Nach Artikel 119 BV ist der Mensch vor Missbräuchen der Fortpflanzungsmedizin und der Gentechnologie geschützt. Der Bund erlässt Vorschriften über den Umgang mit menschlichem Keim- und Erbgut. Das Fortpflanzungsmedizingesetz schützt die Menschenwürde, die Persönlichkeit sowie die Familie und verbietet missbräuchliche Anwendungen der Bio- und der Gentechnologie. Es erklärt das Kindeswohl zum obersten Grundsatz und verbietet das Aufbewahren von Embryonen, die Eispende sowie die gentechnologische Untersuchung des Embryos im Reagenzglas. Die Daten des Samenspenders werden bei einer Bundesstelle aufbewahrt und sind dem Kind zugänglich.
Was ist bisher geschehen?
- Am 2. Juni 1995 schickt das EJPD den Vorentwurf für in Bundesgesetz über die medizinisch unterstützte Fortpflanzung und eine nationale Ethikkommission (Humanmedizingesetz) in die Vernehmlassung (Medienmitteilung).
- Am 26. Juni 1996 verabschiedet der Bundesrat die Botschaft zu einem Fortpflanzungsmedizingesetz. Das Gesetz stellt einen indirekten Gegenvorschlag zur Volksinitiative für menschenwürdige Fortpflanzung dar (Medienmitteilung).
- Parlamentarische Beratungen (96.058)
- Volksabstimmung vom 12. März 2000
- Der Bundesrat setzt das Fortpflanzungsmedizingesetz und die Ausführungsbestimmungen auf den 1. Januar 2001 in Kraft (Medienmitteilung).
- Im Herbst 2009 kommen das EJPD und das EDI überein, dass die Federführung für das Gesetz (Anfragen zur Auslegung, parlamentarische Vorstösse etc.) vom Bundesamt für Justiz auf das Bundesamt für Gesundheit übergeht.
Dokumentation
Vorentwurf 1995 mit Begleitbericht für ein Bundesgesetz über die medizinisch unterstützte Fortpflanzung und eine nationale Ethikkommission (Humanmedizingesetz)

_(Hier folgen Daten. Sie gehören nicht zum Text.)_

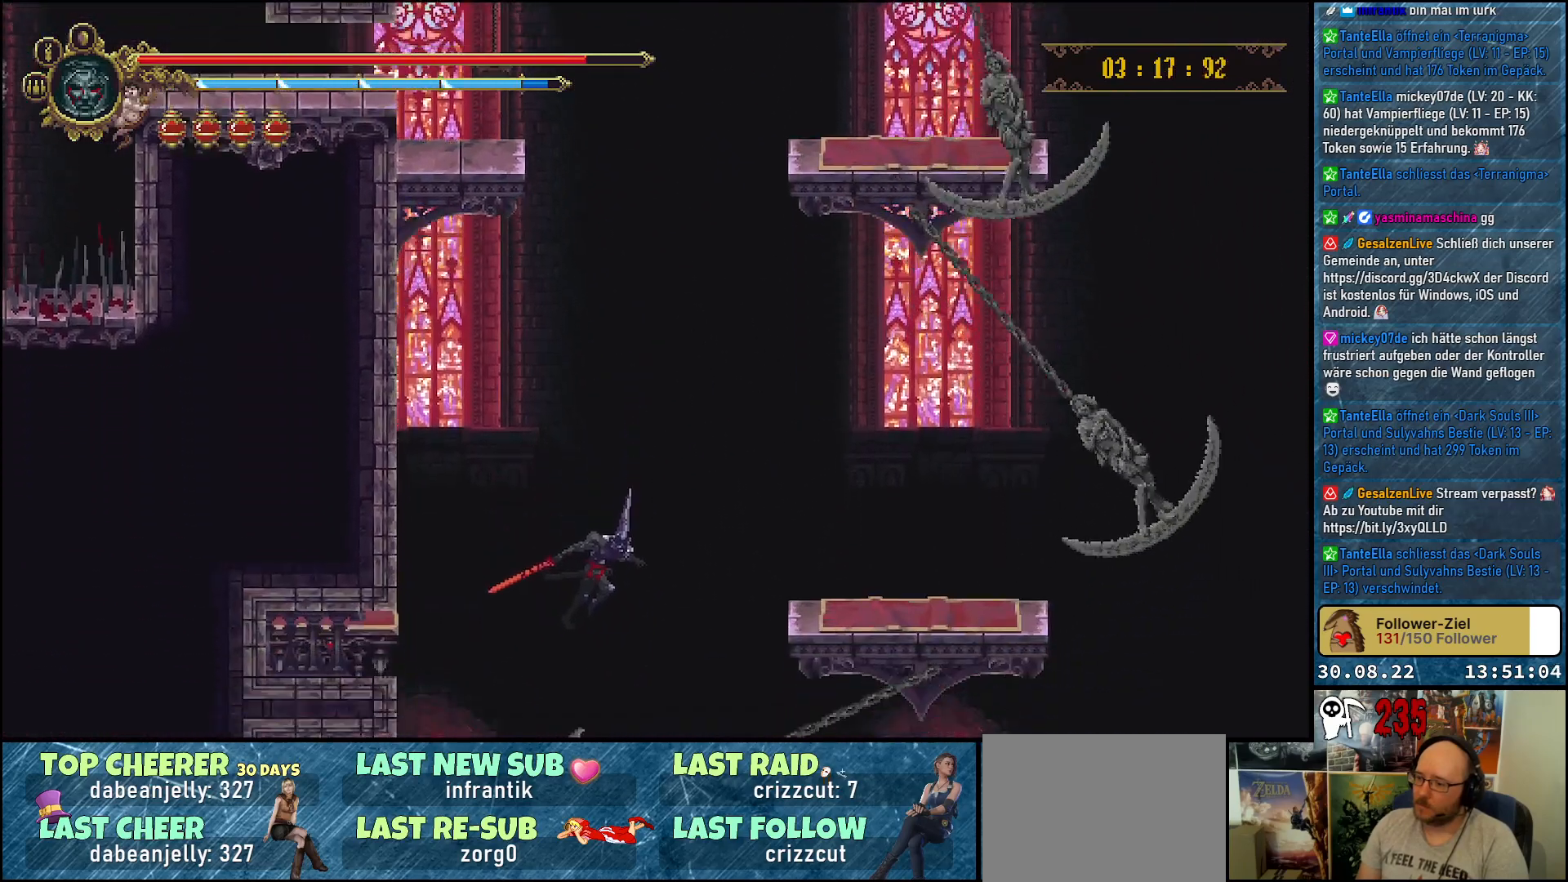
{"buttons": [], "left_stick": "center", "right_stick": "center", "events": [[17, "B", "up"]]}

- Bundesgesetz vom 18. Dezember 1998 über die medizinisch unterstützte Fortpflanzung (Fortpflanzungsmedizingesetz, FMedG)
(SR 810.11) - Fortpflanzungsmedizinverordnung vom 4. Dezember 2000 (FMedV)
(SR 810.112.2) - Verordnung vom 4. Dezember 2000 über die nationale Ethikkommission im Bereich der Humanmedizin (VNEK)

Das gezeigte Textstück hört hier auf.